EXERCISE GOAL
Could you restate all of the entries, word for word?

DATA FOR THE TASK
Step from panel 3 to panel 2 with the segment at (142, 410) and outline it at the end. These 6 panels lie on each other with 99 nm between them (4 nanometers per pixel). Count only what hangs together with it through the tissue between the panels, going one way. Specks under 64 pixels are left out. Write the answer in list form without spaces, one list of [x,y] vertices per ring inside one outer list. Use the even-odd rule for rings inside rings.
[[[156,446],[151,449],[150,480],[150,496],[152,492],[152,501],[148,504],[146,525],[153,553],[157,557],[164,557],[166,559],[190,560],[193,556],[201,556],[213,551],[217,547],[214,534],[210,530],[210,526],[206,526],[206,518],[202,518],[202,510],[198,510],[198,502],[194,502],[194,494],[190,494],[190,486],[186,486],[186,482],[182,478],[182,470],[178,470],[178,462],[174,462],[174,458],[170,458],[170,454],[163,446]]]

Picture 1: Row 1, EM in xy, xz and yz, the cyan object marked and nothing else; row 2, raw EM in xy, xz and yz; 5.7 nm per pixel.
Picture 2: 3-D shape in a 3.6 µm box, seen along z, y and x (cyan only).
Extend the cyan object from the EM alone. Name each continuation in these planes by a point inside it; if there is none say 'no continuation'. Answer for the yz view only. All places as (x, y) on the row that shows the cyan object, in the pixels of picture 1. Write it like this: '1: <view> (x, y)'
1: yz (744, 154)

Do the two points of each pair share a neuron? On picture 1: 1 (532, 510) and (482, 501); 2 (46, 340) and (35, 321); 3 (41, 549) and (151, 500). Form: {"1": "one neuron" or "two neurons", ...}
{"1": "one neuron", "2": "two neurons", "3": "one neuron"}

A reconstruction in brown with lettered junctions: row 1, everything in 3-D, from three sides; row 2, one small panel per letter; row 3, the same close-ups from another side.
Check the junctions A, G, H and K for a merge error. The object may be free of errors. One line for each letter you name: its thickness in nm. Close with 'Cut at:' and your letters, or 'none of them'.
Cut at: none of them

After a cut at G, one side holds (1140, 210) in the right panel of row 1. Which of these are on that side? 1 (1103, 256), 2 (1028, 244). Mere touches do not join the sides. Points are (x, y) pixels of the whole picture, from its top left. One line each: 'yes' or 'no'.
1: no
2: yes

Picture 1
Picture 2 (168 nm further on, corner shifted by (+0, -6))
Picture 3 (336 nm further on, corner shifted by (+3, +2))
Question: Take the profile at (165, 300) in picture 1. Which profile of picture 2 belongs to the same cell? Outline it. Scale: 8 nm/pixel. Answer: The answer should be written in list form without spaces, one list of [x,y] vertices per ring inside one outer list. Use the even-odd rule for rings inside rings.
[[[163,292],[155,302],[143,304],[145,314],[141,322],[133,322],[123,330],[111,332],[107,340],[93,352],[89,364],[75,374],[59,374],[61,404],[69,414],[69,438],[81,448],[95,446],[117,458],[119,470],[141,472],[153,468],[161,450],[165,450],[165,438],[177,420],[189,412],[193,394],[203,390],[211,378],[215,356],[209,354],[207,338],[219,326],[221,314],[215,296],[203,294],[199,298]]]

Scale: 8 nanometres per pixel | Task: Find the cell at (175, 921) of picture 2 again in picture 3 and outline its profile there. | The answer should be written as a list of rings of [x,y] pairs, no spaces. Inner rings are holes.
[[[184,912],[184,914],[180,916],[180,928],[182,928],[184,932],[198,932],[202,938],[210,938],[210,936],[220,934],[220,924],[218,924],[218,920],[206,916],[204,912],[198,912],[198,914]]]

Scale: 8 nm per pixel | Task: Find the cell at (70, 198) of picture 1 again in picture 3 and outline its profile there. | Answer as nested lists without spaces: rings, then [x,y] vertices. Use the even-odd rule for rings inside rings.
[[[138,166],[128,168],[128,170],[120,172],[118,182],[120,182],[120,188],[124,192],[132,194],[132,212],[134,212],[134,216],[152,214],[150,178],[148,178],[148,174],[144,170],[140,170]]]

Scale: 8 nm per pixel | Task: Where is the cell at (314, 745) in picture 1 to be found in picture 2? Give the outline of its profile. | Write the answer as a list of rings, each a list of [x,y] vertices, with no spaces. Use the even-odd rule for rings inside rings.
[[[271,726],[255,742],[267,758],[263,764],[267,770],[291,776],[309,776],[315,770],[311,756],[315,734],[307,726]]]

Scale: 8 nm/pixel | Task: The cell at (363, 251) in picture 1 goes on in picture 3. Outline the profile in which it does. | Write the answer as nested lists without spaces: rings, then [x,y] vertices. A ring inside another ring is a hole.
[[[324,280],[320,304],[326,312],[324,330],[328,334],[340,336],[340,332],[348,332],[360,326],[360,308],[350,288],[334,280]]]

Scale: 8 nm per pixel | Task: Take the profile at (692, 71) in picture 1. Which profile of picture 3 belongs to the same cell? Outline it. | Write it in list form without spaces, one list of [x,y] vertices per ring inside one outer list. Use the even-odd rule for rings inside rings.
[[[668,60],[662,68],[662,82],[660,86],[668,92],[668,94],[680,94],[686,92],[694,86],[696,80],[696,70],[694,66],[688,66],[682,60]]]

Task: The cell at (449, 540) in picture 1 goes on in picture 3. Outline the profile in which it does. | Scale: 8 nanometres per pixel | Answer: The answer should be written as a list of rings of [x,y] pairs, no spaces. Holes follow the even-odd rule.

ANSWER SECTION
Step from panel 3 to panel 2 with the segment at (142, 410) and outline it at the end. These 6 panels lie on each other with 99 nm between them (4 nanometers per pixel). Count only what hangs together with it through the tissue between the panels, going one way. Specks under 64 pixels are left out. Write the answer in list form without spaces, one list of [x,y] vertices per ring inside one outer list. Use the even-odd rule for rings inside rings.
[[[156,446],[151,449],[150,480],[150,496],[152,492],[152,501],[148,504],[146,525],[153,553],[157,557],[164,557],[166,559],[190,560],[193,556],[201,556],[213,551],[217,547],[214,534],[210,530],[210,526],[206,526],[206,518],[202,518],[202,510],[198,510],[198,502],[194,502],[194,494],[190,494],[190,486],[186,486],[186,482],[182,478],[182,470],[178,470],[178,462],[174,462],[174,458],[170,458],[170,454],[163,446]]]

Picture 1: Row 1, EM in xy, xz and yz, the cyan object marked and nothing else; row 2, raw EM in xy, xz and yz; 5.7 nm per pixel.
Picture 2: 3-D shape in a 3.6 µm box, seen along z, y and x (cyan only).
Extend the cyan object from the EM alone. Name each continuation in these planes by a point inside it; if there is none say 'no continuation'. Answer for the yz view only. All places as (x, y) on the row that shows the cyan object, in the pixels of picture 1. Write it like this: '1: <view> (x, y)'
1: yz (744, 154)

Do the two points of each pair share a neuron? On picture 1: 1 (532, 510) and (482, 501); 2 (46, 340) and (35, 321); 3 (41, 549) and (151, 500). Form: {"1": "one neuron" or "two neurons", ...}
{"1": "one neuron", "2": "two neurons", "3": "one neuron"}

A reconstruction in brown with lettered junctions: row 1, everything in 3-D, from three sides; row 2, one small panel per letter; row 3, the same close-ups from another side.
Check the junctions A, G, H and K for a merge error. The object may be free of errors. One line for each letter you name: its thickness in nm. Close with 'Cut at:' and your letters, or 'none of them'.
Cut at: none of them

After a cut at G, one side holds (1140, 210) in the right panel of row 1. Which of these are on that side? 1 (1103, 256), 2 (1028, 244). Mere touches do not join the sides. Points are (x, y) pixels of the whole picture, from its top left. One line each: 'yes' or 'no'.
1: no
2: yes

Picture 1
Picture 2 (168 nm further on, corner shifted by (+0, -6))
Picture 3 (336 nm further on, corner shifted by (+3, +2))
Question: Take the profile at (165, 300) in picture 1. Which profile of picture 2 belongs to the same cell? Outline it. Scale: 8 nm/pixel. Answer: The answer should be written in list form without spaces, one list of [x,y] vertices per ring inside one outer list. Use the even-odd rule for rings inside rings.
[[[163,292],[155,302],[143,304],[145,314],[141,322],[133,322],[123,330],[111,332],[107,340],[93,352],[89,364],[75,374],[59,374],[61,404],[69,414],[69,438],[81,448],[95,446],[117,458],[119,470],[141,472],[153,468],[161,450],[165,450],[165,438],[177,420],[189,412],[193,394],[203,390],[211,378],[215,356],[209,354],[207,338],[219,326],[221,314],[215,296],[203,294],[199,298]]]

Scale: 8 nanometres per pixel | Task: Find the cell at (175, 921) of picture 2 again in picture 3 and outline its profile there. | The answer should be written as a list of rings of [x,y] pairs, no spaces. Inner rings are holes.
[[[184,912],[184,914],[180,916],[180,928],[182,928],[184,932],[198,932],[202,938],[210,938],[210,936],[220,934],[220,924],[218,924],[218,920],[206,916],[204,912],[198,912],[198,914]]]

Scale: 8 nm per pixel | Task: Find the cell at (70, 198) of picture 1 again in picture 3 and outline its profile there. | Answer as nested lists without spaces: rings, then [x,y] vertices. Use the even-odd rule for rings inside rings.
[[[138,166],[128,168],[128,170],[120,172],[118,182],[120,182],[120,188],[124,192],[132,194],[132,212],[134,212],[134,216],[152,214],[150,178],[148,178],[148,174],[144,170],[140,170]]]

Scale: 8 nm per pixel | Task: Where is the cell at (314, 745) in picture 1 to be found in picture 2? Give the outline of its profile. | Write the answer as a list of rings, each a list of [x,y] vertices, with no spaces. Use the even-odd rule for rings inside rings.
[[[271,726],[255,742],[267,758],[263,764],[267,770],[291,776],[309,776],[315,770],[311,756],[315,734],[307,726]]]

Scale: 8 nm/pixel | Task: The cell at (363, 251) in picture 1 goes on in picture 3. Outline the profile in which it does. | Write the answer as nested lists without spaces: rings, then [x,y] vertices. A ring inside another ring is a hole.
[[[324,280],[320,304],[326,312],[324,330],[328,334],[340,336],[340,332],[348,332],[360,326],[360,308],[350,288],[334,280]]]

Scale: 8 nm per pixel | Task: Take the profile at (692, 71) in picture 1. Which profile of picture 3 belongs to the same cell? Outline it. | Write it in list form without spaces, one list of [x,y] vertices per ring inside one outer list. Use the even-odd rule for rings inside rings.
[[[668,60],[662,68],[662,82],[660,86],[668,92],[668,94],[680,94],[686,92],[694,86],[696,80],[696,70],[694,66],[688,66],[682,60]]]

Task: The cell at (449, 540) in picture 1 goes on in picture 3. Outline the profile in which it does. | Scale: 8 nanometres per pixel | Answer: The answer should be written as a list of rings of [x,y] pairs, no spaces. Holes follow the even-odd rule.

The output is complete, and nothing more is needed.